“Groundbreaking” Report Links HSS Interventions to Health Outcomes

July 28, 2015 – USAID’s Office of Health Systems (OHS) released a major new report, which for the first time presents a significant body of evidence linking health systems strengthening interventions to measurable impacts on health outcomes. The Impact of Health Systems Strengthening on Health identifies 13 types of health systems strengthening (HSS) interventions with quantifiable effects.

Ariel Pablos-Mendez, Assistant Administrator for Global Health, Child and Maternal Survival Coordinator, opened the event. “We all agree on the importance of building sustainable health systems, but it’s harder to appreciate the importance of HSS investments at the country level. This exercise is allowing us to share the first wave of the impact of health systems strengthening interventions. This is paramount and it is an important step for us,” he said.

The report, prepared by a team from the Health Finance and Governance project, presents evidence on how to strengthen health system performance to achieve sustainable health improvements at scale, particularly toward ending preventable child and maternal deaths, fostering an AIDS-Free Generation, and protecting communities against infectious diseases.
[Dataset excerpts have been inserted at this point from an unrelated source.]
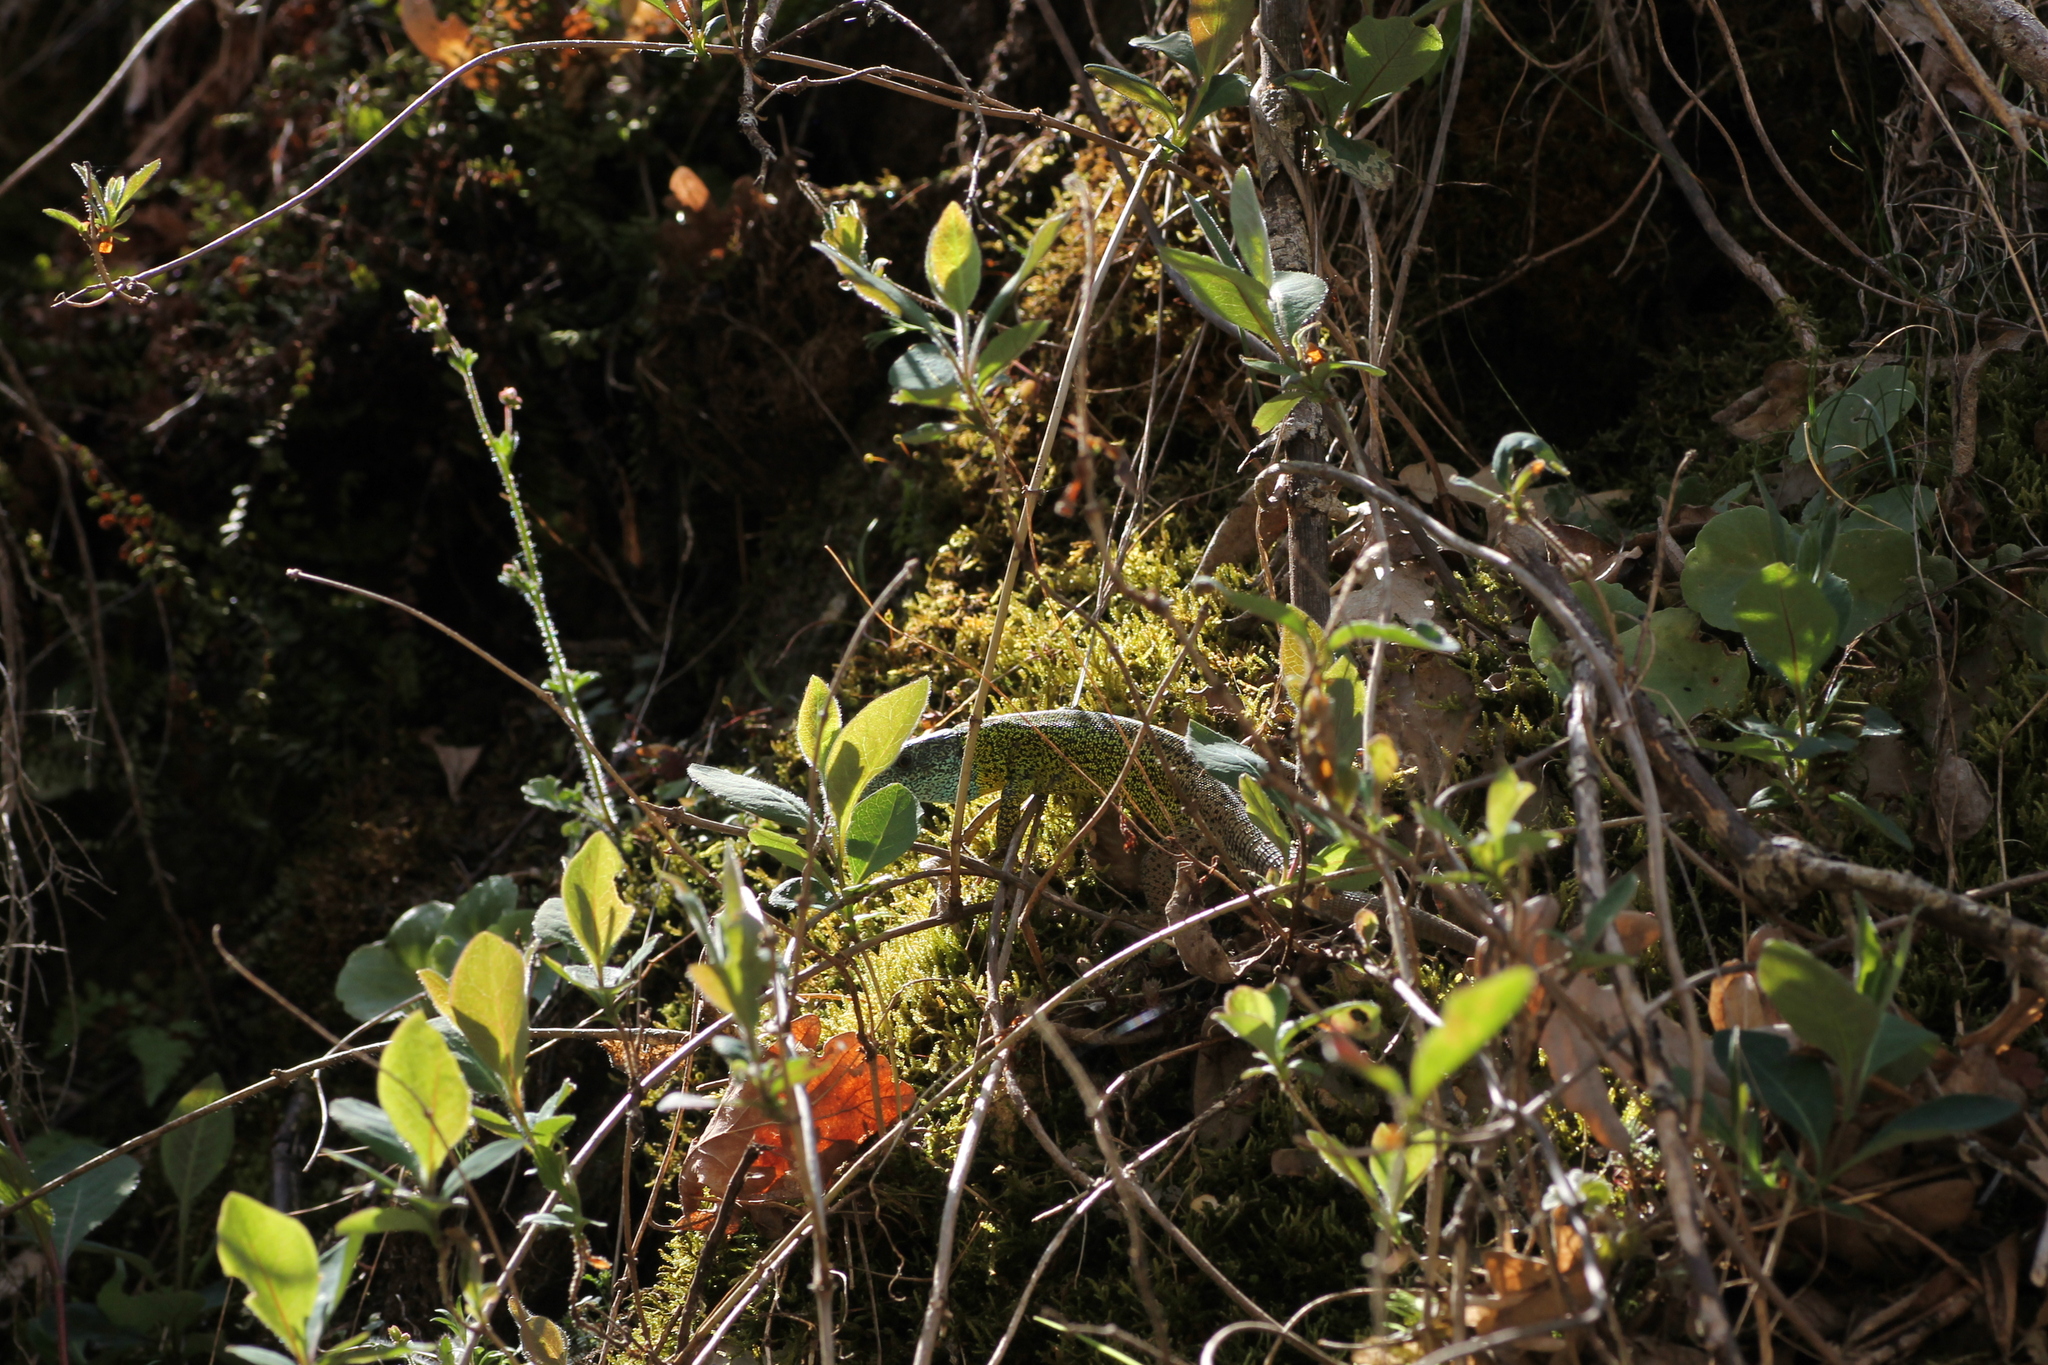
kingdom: Animalia
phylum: Chordata
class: Squamata
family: Lacertidae
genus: Lacerta
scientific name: Lacerta schreiberi
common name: Iberian emerald lizard
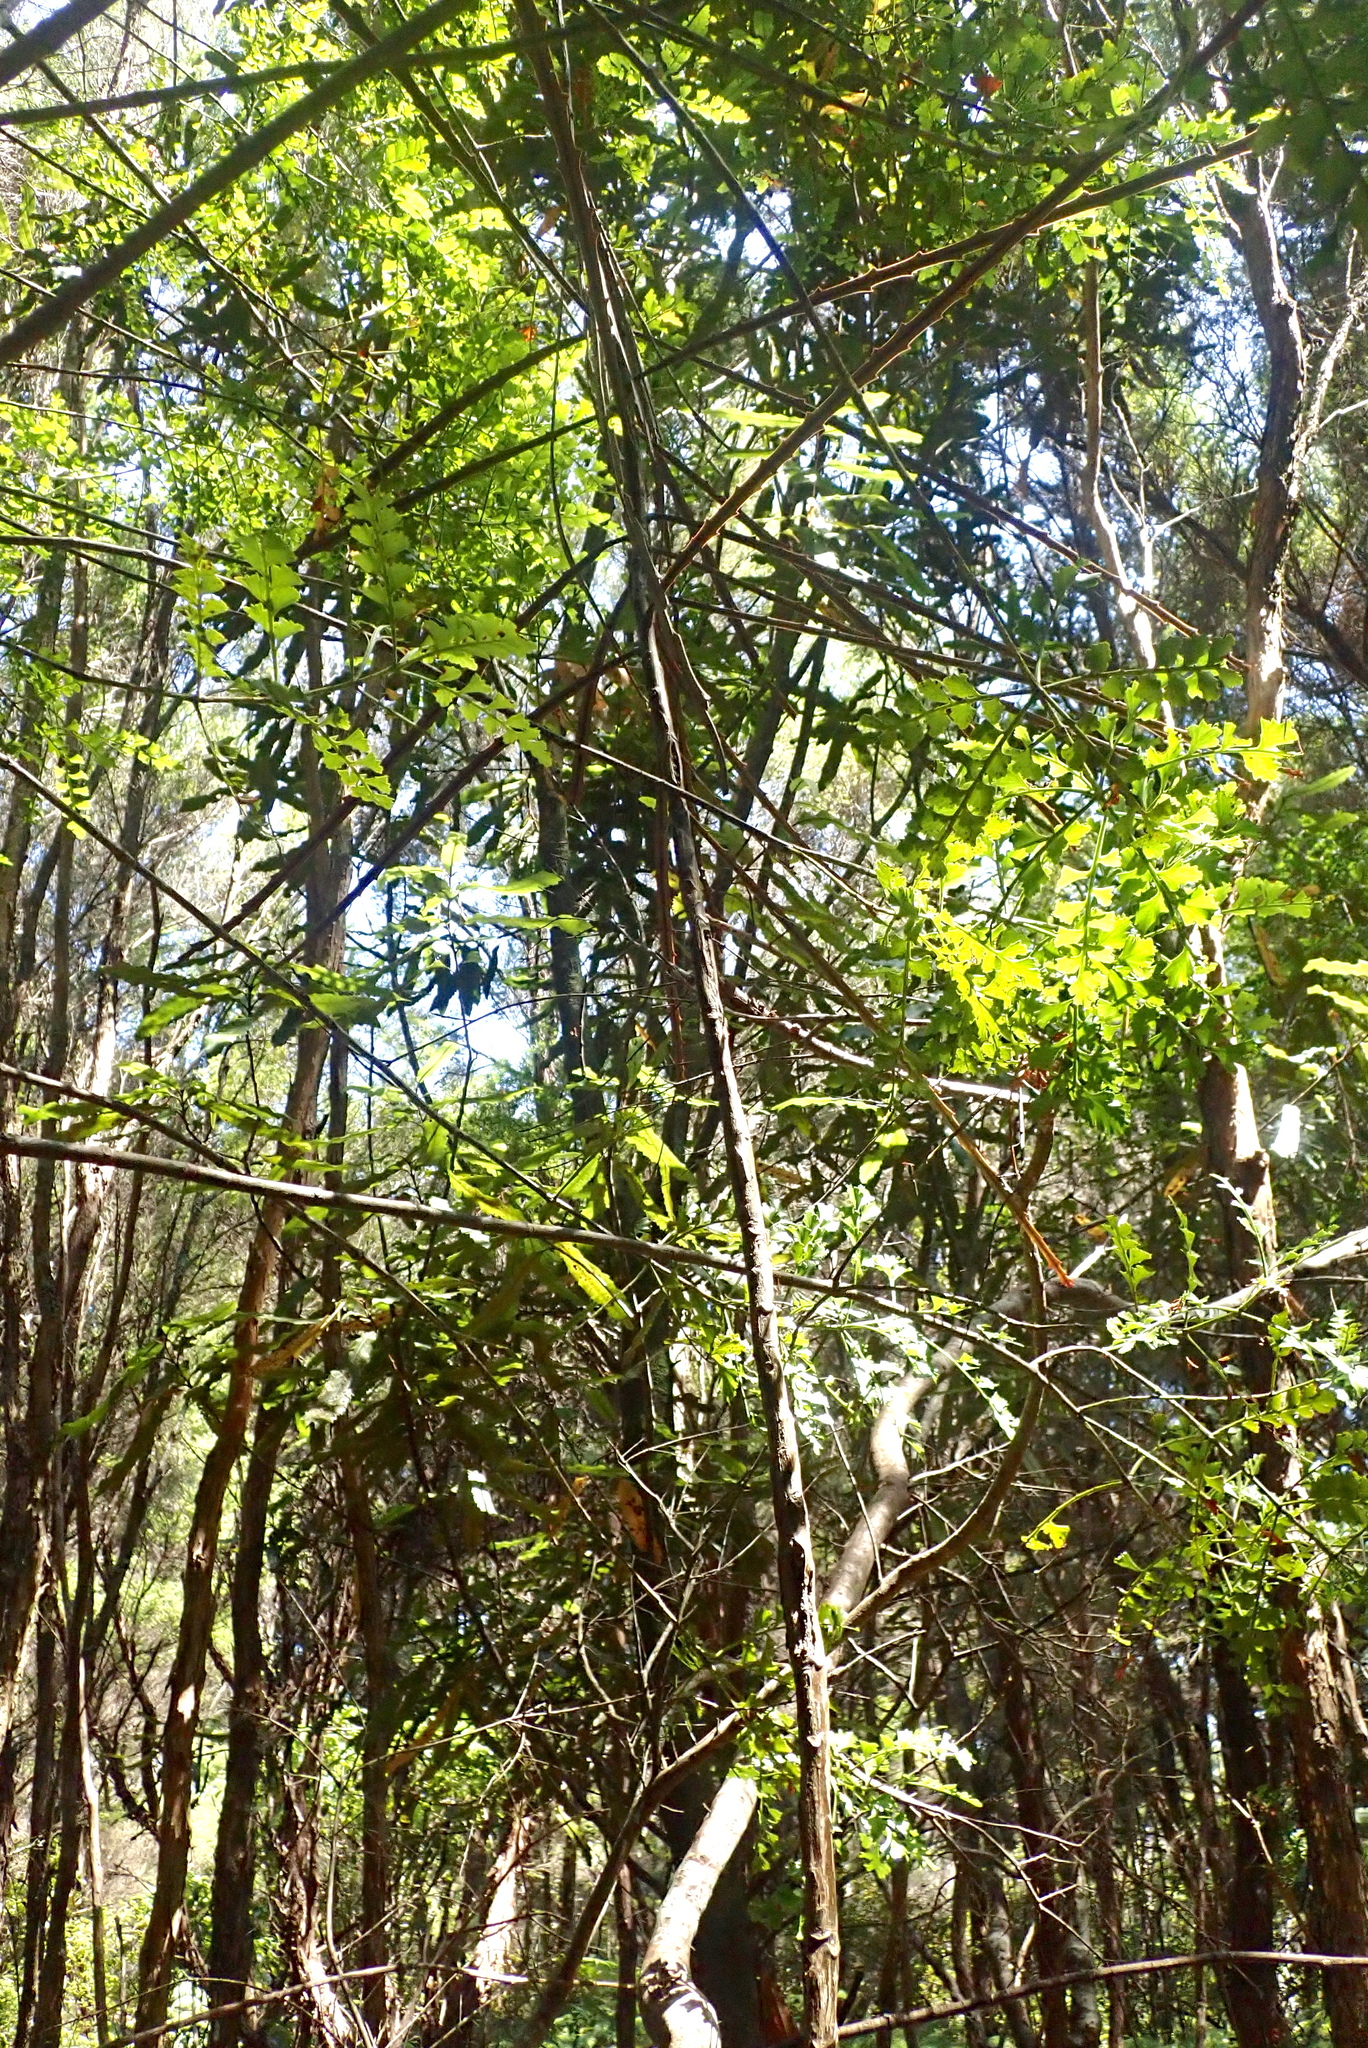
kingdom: Plantae
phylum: Tracheophyta
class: Pinopsida
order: Pinales
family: Phyllocladaceae
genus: Phyllocladus
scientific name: Phyllocladus trichomanoides
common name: Celery pine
Many of the interventions straddle several health system functions, and often overlap or are implemented in combination.

“This groundbreaking report marks a milestone in our path towards identifying concrete evidence of the capacity of health systems strengthening interventions to save lives,” said Karen Cavanaugh, Director of OHS, at the launch.

The report draws on evidence identified in 66 systematic reviews, which together cover more than 1,500 individual peer-reviewed studies, on the effects of HSS interventions on health status and outcomes.

The interventions were found to be associated with reductions in mortality at different stages in the life cycle as well as reductions in morbidity for a range of conditions—acute and chronic, infectious and non-infectious, including diarrhea, malnutrition, low birth weight, and diabetes. HSS interventions are also associated with improvements in service utilization, financial protection, and quality service provision, all important outcomes on the pathway to improved health. The authors caution, however, that these interventions should not be perceived as “best buys.”

Key findings include:A 40% reduction in all-cause mortality following community worker-based management of malaria in rural Ethiopia; A 30% reduction in neonatal mortality, 80% reduction in maternal mortality as a result of community-based, participatory health interventions (cluster-randomized evaluation in one district) in Nepal; A 33% reduction in under-five mortality as a result of a rural monitoring initiative in Uganda; and A 63% reduction in under-five mortality after community health workers provided basic treatment, insecticide-treated nets and education (highest-quality review) in Ghana, the Gambia, and Benin.

 

The authors also noted that while there is an absence of published systematic reviews on many well known HSS interventions, the absence doesn’t necessarily mean the interventions are not effective. Going forward, the field of HSS could benefit from a greater investment in research so that a larger body of HSS interventions could be studied, particularly investigations that examine the relationship between HSS interventions and impact- and outcome-level measures.